Chris Ofili, "The Holy Virgin Mary" (detail)

Back in 2004, I had an email exchange with The New York Post’s conservative columnist Arnold Alhert over Michael Moore’s film Fahrenheit 9/11. In his column, he imagined a conservative film response that would include footage of burned American’s bodies hanging from a bridge in Fallujah, Iraq. To anyone who had seen the film, there was an obvious issue with the article: this footage WAS in Moore’s film. Naming his hypothetical film “What They Don’t Want You to See” (or some such), Alhert gave away a simple truth (which he never denied when asked about it): he had never SEEN Moore’s documentary.

Is this an exception? Hardly.

The latest example is the faux outrage over artist David Wojnarowicz’s video, “Fire In My Belly,” displayed in the National Portrait Gallery of The Smithsonian. (See the video in my previous post.) While the exhibit received only a single complaint since the show was mounted in the beginning of November; Republican lawmakers John Boehner and Eric Cantor effectively got the Smithsonian to censor itself by repeating a Catholic League claim that a short segment of the film was “hate speech” directed at Christians. It was also clear that they had never seen the piece. This was confirmed in later reporting.

Why was this obvious?

The video also features male nudity and a graphic depiction of masterbation. One would think that a conservative group attempting to draw attention to supposedly “offensive” material would use the CONTENT of the piece against itself.
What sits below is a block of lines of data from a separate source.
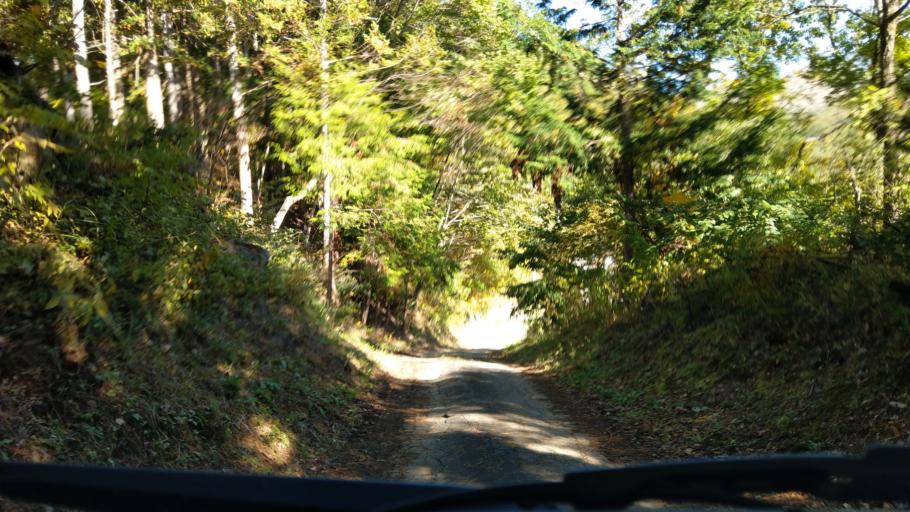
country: JP
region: Nagano
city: Komoro
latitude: 36.3642
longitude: 138.4457
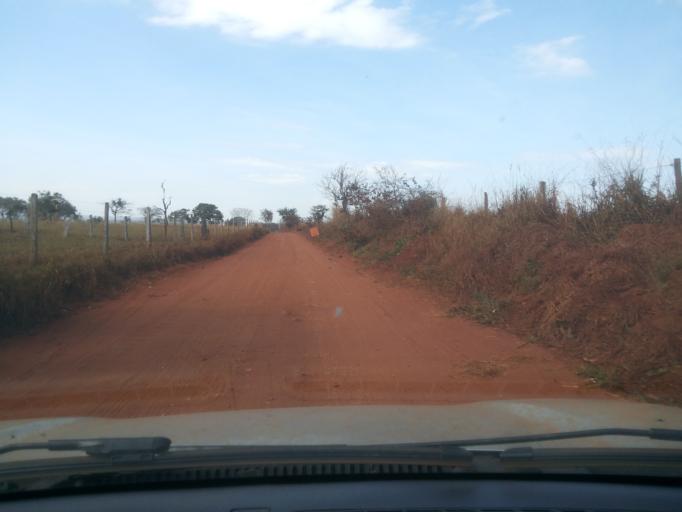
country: BR
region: Minas Gerais
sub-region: Ituiutaba
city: Ituiutaba
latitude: -19.0220
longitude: -49.3952
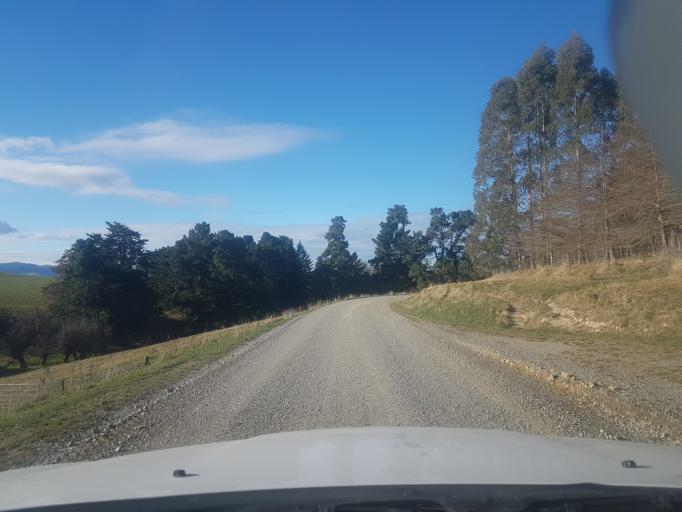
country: NZ
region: Canterbury
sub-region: Timaru District
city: Pleasant Point
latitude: -44.1690
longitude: 170.9198
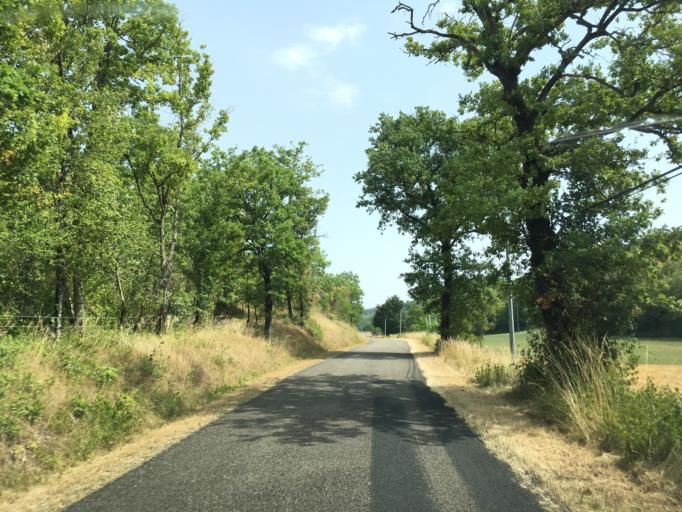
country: FR
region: Midi-Pyrenees
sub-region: Departement du Lot
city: Le Vigan
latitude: 44.7466
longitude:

This is next to impossible if you are too lazy to actually review the material.

This also serves the purpose of keeping people who support your cause in the dark about both the content and context of what they are complaining about.
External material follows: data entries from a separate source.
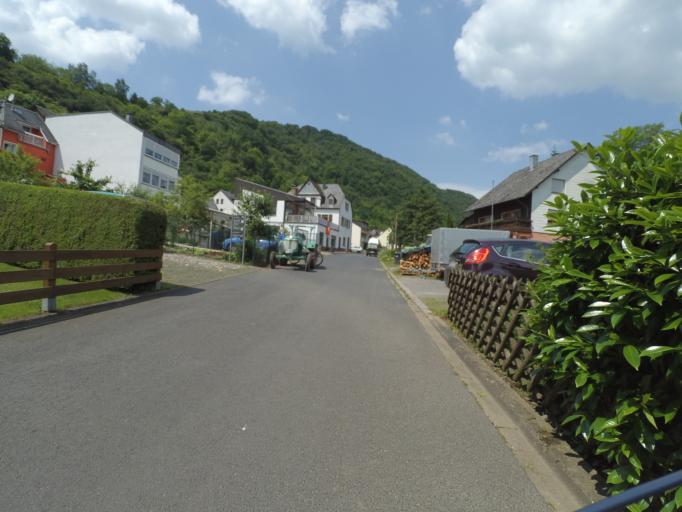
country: DE
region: Rheinland-Pfalz
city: Pommern
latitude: 50.1709
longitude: 7.2734
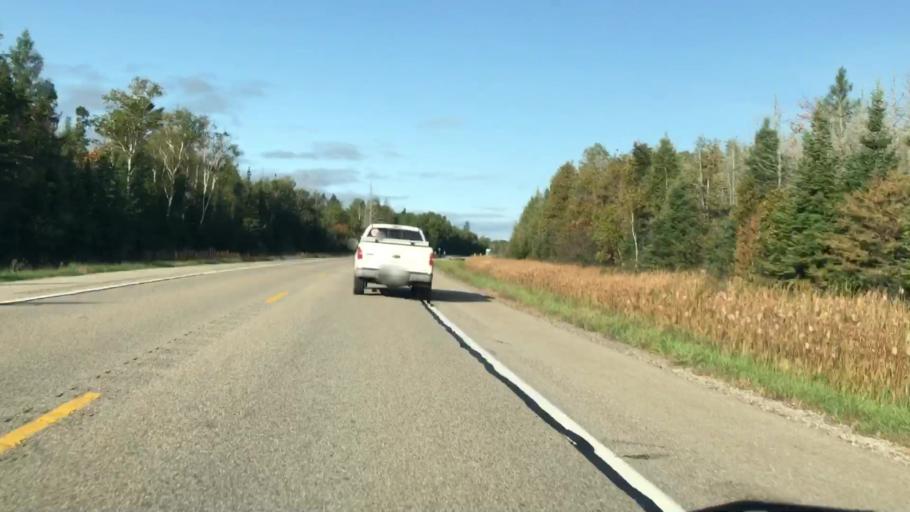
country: US
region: Michigan
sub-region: Luce County
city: Newberry
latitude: 46.3038
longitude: -85.2265
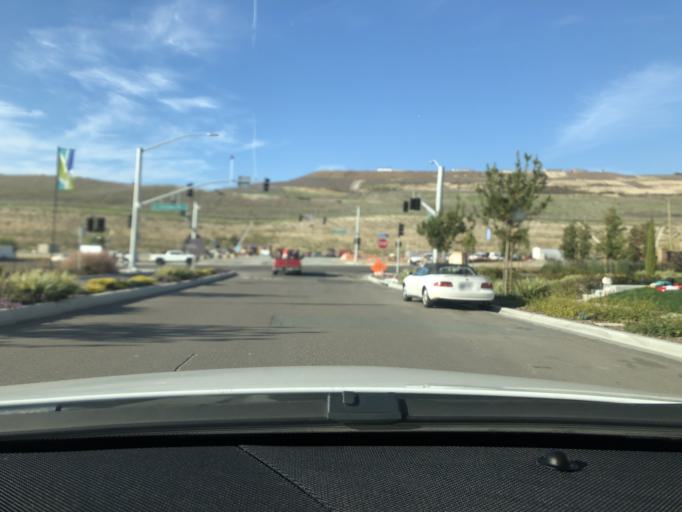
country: US
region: California
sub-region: San Diego County
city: Bonita
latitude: 32.5979
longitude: -117.0039
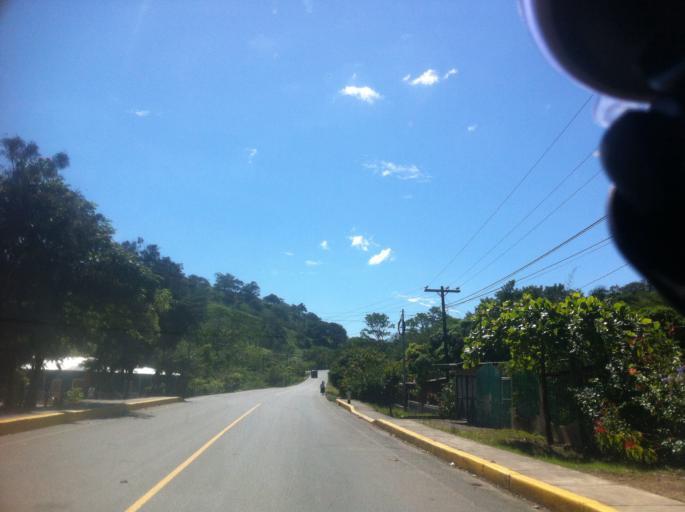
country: NI
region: Matagalpa
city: San Ramon
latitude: 12.9232
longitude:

It is worth noting that early reporting of the controversy on Fox News and conservative web sites like Big Hollywood failed to mention the name of the artist or of the piece. Why risk people making up their own minds about how offensive the art is after an easy Google search? And why research The Catholic League’s claims when you are simply re-posting their talking points?
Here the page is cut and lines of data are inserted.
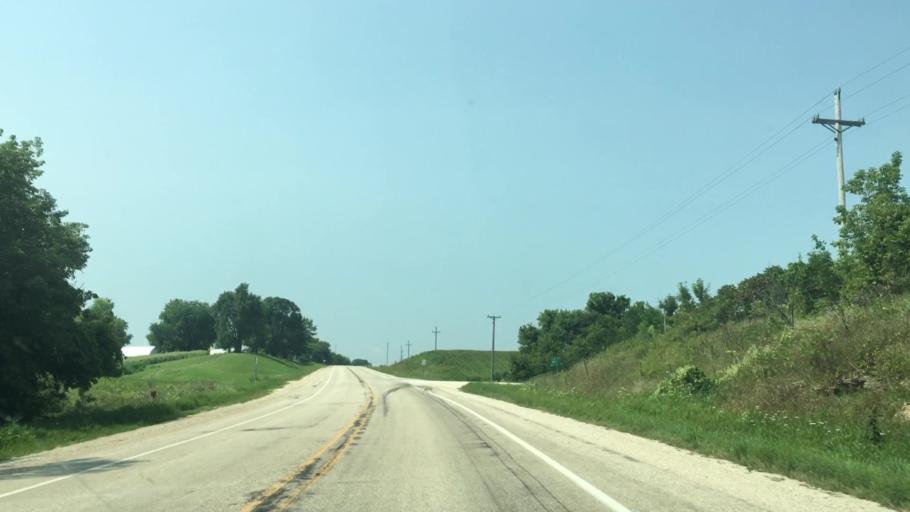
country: US
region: Iowa
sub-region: Fayette County
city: West Union
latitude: 43.0796
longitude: -91.8413
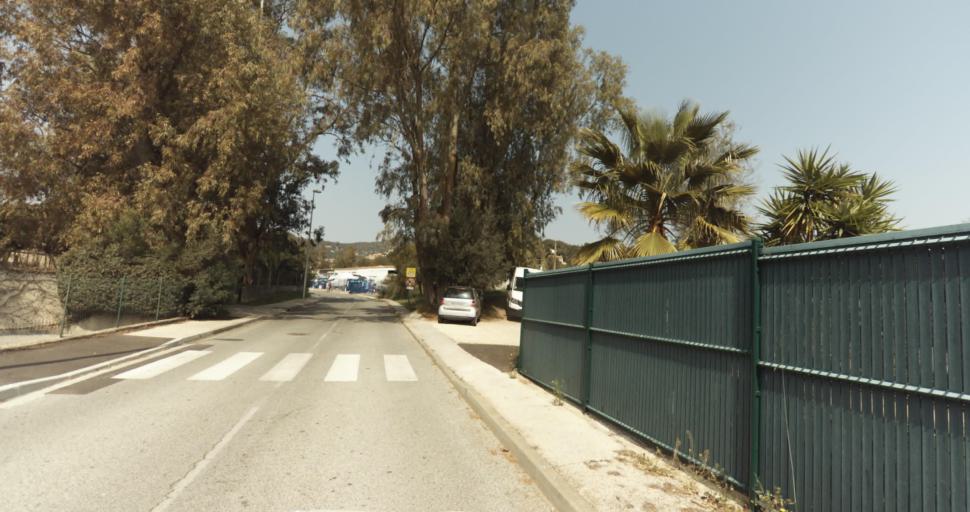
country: FR
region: Provence-Alpes-Cote d'Azur
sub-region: Departement du Var
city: Bormes-les-Mimosas
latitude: 43.1404
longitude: 6.3491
I was amused by a similar blind spot when Rudy Giuliani protested the elephant-dung infused Chris Ofili painting “The Holy Virgin Mary” as blasphemous (another controversy originally orchestrated by The Catholic League).

All of the press on this discussed the talking point that the artist used elephant dung to thicken the paint (very common in African art), while completely missing that the entire surface of the painting was festooned with a collage of pornographic magazine images of female genitalia. You’d think this might help them make their case. But of course, this would involve actually looking at the art.